Polysemanticity or Polysemy? Lexical Identity Confounds Superposition Metrics
This addresses a methodological issue for researchers analyzing neural network interpretability, revealing that common metrics may overestimate superposition due to lexical confounds, which is incremental but clarifies foundational assumptions.
The paper tackles the problem of distinguishing between superposition and lexical confounds in neural network activations, finding that lexical identity (same word form) accounts for more overlap than semantic similarity across models up to 70B parameters, and removing this confound improves tasks like word sense disambiguation with statistical significance (p = 0.002).

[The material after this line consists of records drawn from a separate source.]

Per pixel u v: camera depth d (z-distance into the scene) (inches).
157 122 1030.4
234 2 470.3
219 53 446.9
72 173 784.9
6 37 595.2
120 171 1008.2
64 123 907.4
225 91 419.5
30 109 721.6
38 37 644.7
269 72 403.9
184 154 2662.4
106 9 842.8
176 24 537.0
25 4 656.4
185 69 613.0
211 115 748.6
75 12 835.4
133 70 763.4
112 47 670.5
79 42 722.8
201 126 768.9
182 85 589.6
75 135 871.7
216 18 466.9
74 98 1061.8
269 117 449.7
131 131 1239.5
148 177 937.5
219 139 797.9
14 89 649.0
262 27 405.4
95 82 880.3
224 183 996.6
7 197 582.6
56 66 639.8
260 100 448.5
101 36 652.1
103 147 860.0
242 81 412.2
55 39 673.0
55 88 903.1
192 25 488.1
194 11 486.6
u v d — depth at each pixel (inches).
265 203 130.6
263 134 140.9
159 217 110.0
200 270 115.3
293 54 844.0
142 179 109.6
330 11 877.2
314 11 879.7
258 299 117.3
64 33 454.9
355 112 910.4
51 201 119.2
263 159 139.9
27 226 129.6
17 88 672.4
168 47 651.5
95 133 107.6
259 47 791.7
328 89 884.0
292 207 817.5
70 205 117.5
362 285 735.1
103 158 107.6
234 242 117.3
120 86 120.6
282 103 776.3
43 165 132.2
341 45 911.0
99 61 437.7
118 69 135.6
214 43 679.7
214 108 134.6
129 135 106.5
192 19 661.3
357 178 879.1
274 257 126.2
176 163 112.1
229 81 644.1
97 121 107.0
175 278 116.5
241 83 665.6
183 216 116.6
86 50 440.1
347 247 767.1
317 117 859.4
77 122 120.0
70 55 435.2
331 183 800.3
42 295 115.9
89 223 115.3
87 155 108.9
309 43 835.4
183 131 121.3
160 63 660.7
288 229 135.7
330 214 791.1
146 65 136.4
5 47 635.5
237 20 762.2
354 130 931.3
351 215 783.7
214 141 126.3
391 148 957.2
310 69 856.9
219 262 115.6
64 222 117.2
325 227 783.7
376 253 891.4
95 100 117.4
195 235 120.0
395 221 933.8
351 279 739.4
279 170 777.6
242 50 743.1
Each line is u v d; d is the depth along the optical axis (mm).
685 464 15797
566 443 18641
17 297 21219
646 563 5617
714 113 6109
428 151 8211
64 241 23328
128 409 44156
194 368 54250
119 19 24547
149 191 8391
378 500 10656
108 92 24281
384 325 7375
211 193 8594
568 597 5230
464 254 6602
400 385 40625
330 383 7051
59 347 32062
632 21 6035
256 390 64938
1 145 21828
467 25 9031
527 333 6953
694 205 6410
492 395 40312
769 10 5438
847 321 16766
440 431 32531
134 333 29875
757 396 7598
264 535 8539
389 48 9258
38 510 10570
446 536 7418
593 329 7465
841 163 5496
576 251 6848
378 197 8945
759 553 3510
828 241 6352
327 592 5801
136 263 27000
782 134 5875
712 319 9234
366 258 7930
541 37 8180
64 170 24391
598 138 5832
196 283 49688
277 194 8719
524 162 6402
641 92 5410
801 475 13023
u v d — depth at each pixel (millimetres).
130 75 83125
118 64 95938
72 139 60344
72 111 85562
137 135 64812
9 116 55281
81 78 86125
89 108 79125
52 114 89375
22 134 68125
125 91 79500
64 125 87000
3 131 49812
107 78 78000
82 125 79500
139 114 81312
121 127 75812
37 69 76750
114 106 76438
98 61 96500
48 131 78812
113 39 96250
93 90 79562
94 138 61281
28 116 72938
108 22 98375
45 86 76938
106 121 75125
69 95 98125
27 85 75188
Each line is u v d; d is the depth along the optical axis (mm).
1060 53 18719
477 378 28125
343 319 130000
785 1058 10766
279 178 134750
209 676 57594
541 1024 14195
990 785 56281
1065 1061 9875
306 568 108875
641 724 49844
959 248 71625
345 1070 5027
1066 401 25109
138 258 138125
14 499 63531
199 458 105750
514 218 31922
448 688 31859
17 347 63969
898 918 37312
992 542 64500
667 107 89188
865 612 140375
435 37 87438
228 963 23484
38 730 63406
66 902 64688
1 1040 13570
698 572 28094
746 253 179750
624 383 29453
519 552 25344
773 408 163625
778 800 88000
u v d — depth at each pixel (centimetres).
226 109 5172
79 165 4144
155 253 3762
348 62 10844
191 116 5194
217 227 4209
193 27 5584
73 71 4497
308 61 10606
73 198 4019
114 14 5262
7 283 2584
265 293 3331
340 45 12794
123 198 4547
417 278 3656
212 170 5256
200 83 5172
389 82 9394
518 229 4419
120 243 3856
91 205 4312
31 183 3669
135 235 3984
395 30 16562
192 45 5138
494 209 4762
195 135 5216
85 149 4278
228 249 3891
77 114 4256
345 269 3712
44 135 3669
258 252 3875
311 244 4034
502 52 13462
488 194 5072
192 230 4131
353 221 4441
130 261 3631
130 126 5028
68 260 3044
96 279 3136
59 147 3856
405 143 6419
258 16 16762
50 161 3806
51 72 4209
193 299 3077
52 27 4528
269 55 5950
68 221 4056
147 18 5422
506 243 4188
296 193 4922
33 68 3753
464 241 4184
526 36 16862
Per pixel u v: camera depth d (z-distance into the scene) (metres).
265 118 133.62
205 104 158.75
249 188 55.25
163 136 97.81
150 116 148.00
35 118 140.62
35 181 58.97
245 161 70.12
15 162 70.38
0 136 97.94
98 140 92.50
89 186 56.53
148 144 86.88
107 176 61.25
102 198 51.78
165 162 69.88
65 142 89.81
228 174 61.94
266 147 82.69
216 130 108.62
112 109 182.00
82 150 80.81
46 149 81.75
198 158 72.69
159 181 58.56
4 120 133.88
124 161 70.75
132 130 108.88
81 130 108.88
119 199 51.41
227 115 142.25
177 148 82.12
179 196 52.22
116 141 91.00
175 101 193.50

If the same neuron activates for both "lender" and "riverside," standard metrics attribute the overlap to superposition--the neuron must be compressing two unrelated concepts. This work explores how much of the overlap is due a lexical confound: neurons fire for a shared word form (such as "bank") rather than for two compressed concepts. A 2x2 factorial decomposition reveals that the lexical-only condition (same word, different meaning) consistently exceeds the semantic-only condition (different word, same meaning) across models spanning 110M-70B parameters. The confound carries into sparse autoencoders (18-36% of features blend senses), sits in <=1% of activation dimensions, and hurts downstream tasks: filtering it out improves word sense disambiguation and makes knowledge edits more selective (p = 0.002).